1° a) het personeel van de diensten van de Kamer van volksvertegenwoordigers en van de Senaat;

b) de leden en het personeel van het Rekenhof;

c) de leden, griffiers en personeel van het Vast Comité van toezicht op de politiediensten en van het Vast Comité van toezicht op de inlichtingendiensten alsmede het hoofd, de leden en het personeel van de aan elk van die Comités verbonden Dienst enquêtes, bedoeld in de wet van 18 juli 1991 tot regeling van het toezicht op politie- en inlichtingendiensten;

d) de federale ombudsmannen bedoeld in de wet van 22 maart 1995 tot instelling van federale ombudsmannen;"

(2) Voor het gesubsidieerd vrij onderwijs en de gesubsidieerde vrije P.M.S.-centra zie echter art. 1, e), van de wet van 1-9-1980.

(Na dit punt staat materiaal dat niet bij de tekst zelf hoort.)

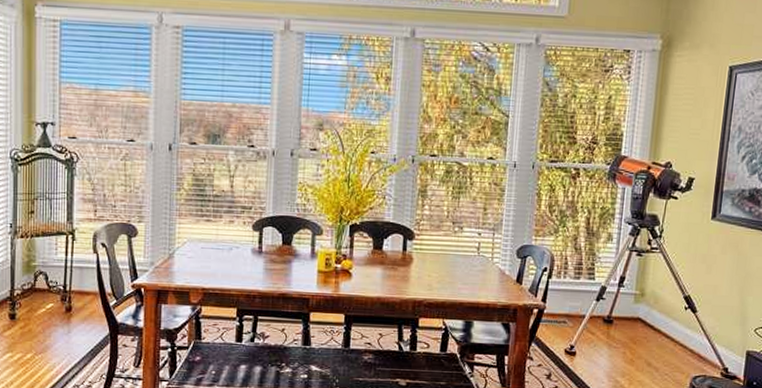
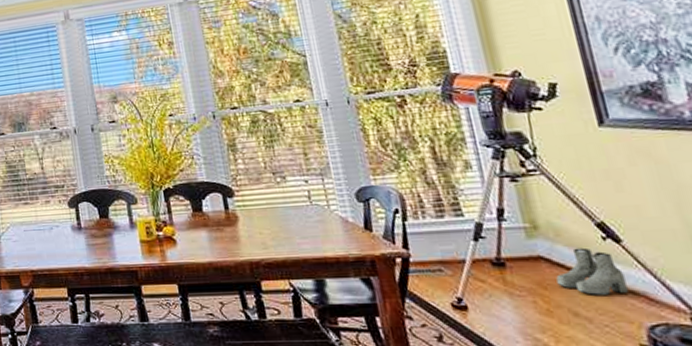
boots: none [644,314,690,352] -> present [556,247,628,295]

(3) Bijkomende inlichtingen over deze omzendbrief kunnen bekomen worden op de hierna vermelde telefoonnummers van de Commissie voor de Vakbondspremies, Wetstraat 16 te 1000 Brussel :

- 02/501.05.33 (inlichtingen vakbondspremies);

- 02/501.04.77 (inlichtingen technische aard);

- 02/501.03.60 (inlichtingen bijdragen).